• How to complete this task: Each line from the one containing "394,844 | 0 |" to the last line of the listing below must be reproduced exactly, and nothing more.

-- Information shown follows --

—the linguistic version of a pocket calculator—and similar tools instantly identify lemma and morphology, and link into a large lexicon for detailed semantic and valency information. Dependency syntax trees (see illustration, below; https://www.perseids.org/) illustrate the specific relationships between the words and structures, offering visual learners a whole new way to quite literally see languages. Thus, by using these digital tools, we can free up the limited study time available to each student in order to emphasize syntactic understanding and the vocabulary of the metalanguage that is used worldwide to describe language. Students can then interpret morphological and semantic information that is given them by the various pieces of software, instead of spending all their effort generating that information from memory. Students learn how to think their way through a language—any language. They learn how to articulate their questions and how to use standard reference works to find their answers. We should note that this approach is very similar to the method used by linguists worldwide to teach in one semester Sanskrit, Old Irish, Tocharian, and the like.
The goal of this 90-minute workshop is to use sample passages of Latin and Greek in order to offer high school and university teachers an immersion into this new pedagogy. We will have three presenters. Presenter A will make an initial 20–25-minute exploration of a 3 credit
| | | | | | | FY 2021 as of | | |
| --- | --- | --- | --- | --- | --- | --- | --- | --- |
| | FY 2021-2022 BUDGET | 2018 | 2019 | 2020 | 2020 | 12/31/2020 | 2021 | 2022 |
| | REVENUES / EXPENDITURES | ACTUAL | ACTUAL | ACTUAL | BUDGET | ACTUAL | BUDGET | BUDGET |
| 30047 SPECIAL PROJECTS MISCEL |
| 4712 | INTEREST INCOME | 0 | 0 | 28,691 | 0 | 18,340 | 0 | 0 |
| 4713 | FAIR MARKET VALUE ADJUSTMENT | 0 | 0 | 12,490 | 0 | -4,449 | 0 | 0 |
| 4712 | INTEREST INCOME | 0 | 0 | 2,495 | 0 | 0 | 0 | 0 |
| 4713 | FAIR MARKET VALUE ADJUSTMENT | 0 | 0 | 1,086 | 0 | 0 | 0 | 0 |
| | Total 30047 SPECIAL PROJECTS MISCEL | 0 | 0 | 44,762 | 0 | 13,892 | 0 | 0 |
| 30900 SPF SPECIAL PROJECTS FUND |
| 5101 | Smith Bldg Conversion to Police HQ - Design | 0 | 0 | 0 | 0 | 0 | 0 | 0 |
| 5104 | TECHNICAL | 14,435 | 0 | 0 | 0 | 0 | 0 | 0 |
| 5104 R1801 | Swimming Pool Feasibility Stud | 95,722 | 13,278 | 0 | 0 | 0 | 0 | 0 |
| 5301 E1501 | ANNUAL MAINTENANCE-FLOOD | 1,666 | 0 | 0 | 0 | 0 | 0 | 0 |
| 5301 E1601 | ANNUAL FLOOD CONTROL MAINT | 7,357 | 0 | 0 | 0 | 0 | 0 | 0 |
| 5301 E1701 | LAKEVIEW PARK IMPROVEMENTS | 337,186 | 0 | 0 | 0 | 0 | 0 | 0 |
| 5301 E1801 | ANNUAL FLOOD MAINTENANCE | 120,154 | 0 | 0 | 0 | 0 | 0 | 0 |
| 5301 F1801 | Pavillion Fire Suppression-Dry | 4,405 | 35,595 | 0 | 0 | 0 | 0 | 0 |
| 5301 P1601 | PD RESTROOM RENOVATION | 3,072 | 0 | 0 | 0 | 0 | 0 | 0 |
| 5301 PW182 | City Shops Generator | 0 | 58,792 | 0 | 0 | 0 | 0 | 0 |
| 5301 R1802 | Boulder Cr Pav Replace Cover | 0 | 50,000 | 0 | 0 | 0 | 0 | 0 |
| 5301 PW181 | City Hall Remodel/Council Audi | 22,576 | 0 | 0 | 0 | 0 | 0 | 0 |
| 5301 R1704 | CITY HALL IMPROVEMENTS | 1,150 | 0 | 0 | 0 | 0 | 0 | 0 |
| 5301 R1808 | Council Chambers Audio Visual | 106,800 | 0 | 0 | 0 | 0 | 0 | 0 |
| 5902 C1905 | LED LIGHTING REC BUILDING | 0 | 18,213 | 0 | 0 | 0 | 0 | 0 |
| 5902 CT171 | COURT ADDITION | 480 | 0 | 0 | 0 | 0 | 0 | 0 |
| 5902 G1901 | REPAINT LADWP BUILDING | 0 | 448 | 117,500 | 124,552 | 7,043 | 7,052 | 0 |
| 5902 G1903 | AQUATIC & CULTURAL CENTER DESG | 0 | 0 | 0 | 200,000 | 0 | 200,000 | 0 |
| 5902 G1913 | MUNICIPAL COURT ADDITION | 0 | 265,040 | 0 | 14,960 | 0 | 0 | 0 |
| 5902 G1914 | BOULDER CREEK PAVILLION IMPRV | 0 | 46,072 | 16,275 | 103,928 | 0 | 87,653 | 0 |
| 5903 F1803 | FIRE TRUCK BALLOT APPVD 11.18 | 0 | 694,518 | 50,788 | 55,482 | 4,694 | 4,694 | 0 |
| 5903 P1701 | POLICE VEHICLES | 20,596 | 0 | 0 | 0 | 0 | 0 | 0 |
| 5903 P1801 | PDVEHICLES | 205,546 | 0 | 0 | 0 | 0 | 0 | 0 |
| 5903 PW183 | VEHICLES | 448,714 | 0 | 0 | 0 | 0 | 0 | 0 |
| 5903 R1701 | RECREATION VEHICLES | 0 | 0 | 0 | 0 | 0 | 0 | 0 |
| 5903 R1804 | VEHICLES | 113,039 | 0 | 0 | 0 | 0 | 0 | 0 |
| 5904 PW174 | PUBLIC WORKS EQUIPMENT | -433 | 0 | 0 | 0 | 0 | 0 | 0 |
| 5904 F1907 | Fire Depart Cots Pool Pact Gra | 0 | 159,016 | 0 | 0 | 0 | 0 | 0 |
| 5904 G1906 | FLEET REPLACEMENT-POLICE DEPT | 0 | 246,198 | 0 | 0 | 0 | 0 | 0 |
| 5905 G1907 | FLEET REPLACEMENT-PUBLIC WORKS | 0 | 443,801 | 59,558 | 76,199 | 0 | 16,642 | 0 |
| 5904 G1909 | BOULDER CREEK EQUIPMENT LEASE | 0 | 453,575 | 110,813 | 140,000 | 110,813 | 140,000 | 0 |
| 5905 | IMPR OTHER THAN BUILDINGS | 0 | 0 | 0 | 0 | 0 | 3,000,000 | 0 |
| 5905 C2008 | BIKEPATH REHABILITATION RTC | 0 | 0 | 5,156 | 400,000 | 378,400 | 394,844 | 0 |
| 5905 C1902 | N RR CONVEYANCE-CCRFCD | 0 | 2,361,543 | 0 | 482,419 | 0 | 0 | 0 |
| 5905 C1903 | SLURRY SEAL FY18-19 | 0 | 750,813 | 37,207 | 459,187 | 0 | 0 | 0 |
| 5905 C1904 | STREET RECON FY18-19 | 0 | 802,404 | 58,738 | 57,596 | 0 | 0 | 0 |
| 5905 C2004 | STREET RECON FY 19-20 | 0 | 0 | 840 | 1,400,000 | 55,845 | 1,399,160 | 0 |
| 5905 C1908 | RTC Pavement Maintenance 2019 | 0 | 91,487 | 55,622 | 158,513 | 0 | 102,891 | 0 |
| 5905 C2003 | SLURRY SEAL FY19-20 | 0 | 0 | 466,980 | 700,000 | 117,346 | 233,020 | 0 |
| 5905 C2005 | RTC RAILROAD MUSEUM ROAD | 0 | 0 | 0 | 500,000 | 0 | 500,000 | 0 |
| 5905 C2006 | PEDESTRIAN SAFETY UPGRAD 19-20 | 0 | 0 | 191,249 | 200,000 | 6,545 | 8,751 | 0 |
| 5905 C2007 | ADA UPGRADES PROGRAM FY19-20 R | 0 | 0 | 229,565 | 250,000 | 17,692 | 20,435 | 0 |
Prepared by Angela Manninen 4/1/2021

-- Information shown concluded --

• Solved exercise:
| 5905 C2008 | BIKEPATH REHABILITATION RTC | 0 | 0 | 5,156 | 400,000 | 378,400 | 394,844 | 0 |
| 5905 C1902 | N RR CONVEYANCE-CCRFCD | 0 | 2,361,543 | 0 | 482,419 | 0 | 0 | 0 |
| 5905 C1903 | SLURRY SEAL FY18-19 | 0 | 750,813 | 37,207 | 459,187 | 0 | 0 | 0 |
| 5905 C1904 | STREET RECON FY18-19 | 0 | 802,404 | 58,738 | 57,596 | 0 | 0 | 0 |
| 5905 C2004 | STREET RECON FY 19-20 | 0 | 0 | 840 | 1,400,000 | 55,845 | 1,399,160 | 0 |
| 5905 C1908 | RTC Pavement Maintenance 2019 | 0 | 91,487 | 55,622 | 158,513 | 0 | 102,891 | 0 |
| 5905 C2003 | SLURRY SEAL FY19-20 | 0 | 0 | 466,980 | 700,000 | 117,346 | 233,020 | 0 |
| 5905 C2005 | RTC RAILROAD MUSEUM ROAD | 0 | 0 | 0 | 500,000 | 0 | 500,000 | 0 |
| 5905 C2006 | PEDESTRIAN SAFETY UPGRAD 19-20 | 0 | 0 | 191,249 | 200,000 | 6,545 | 8,751 | 0 |
| 5905 C2007 | ADA UPGRADES PROGRAM FY19-20 R | 0 | 0 | 229,565 | 250,000 | 17,692 | 20,435 | 0 |
Prepared by Angela Manninen 4/1/2021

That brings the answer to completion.